Europa Cinemas is already running its Collaborate To Innovate scheme, launched in 2021. This supports exhibitors who come up with innovative ways to promote the circulation and visibility of European films and develop their audiences, in particular with young people in mind. Projects it has backed with up to €100,000 ($109,000) each include Cinema VRiations/Nu:Reality, a Dutch initiative to use VR commercially in cinemas; Swedish-led scheme Data Sharing: A New Way of Building Audiences for Small and Medium-Sized Arthouse Cinemas, run by arthouse theatre Tollereds Bio; and the German implementation of the Cineville subscription model, led by the Casablanca Arthouse Cinema in Nuremberg.
As Europa Cinemas CEO Fatima Djoumer points out, there were upsides for exhibitors even during the darkest days of the pandemic. “Some of them took advantage of the closures to refurbish cinemas.
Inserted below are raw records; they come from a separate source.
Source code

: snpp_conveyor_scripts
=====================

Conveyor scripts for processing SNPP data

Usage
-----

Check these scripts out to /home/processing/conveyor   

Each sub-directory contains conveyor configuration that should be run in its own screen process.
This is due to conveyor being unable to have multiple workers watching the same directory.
Many of them took advantage of this time to rethink their practices — because they had to do something to bring back audiences to cinemas,” she says.
It helped that the European Commission allocated an initial €1m ($1.1m) to Europa Cinemas’ budget to support the first year of Collaborate To Innovate, and it has since continued to back it each year. Djoumer confirms the scheme will receive €1.5m ($1.6m) for 2024.
“The idea of the fund was to bring exhibitors together,” explains Djoumer. “When people work together, they can be stronger. You have more courage and you learn from each other.”
One figure well-placed to comment on recent audience-boosting initiatives across European cinema is Peter Fornstam, CEO of Sweden’s second-biggest cinema chain Svenska Bio and chairman of the Swedish Exhibitors Association. The executive’s family has been active in exhibition for 110 years.
“The industry has come together in a way I have not seen in many, many years,” Fornstam says of the current Europe-wide fight to get customers back into theatres. “Everyone is working together to get through this.” He hails the return of Big Cinema Day in Swedish cinemas, with cut-price tickets expanding audience reach. Since the pandemic, Sweden has also launched CinemaClub on the successful Danish model, which gives members half-price admissions in any cinema for a curated 10 films a year.
The Svenska boss acknowledges that 2024 may prove to be a lean year but sees promising times ahead. “I am a born optimist,” he asserts. “If we’ve weathered 110 years and the pandemic, I think we will be fine at the end of the day.”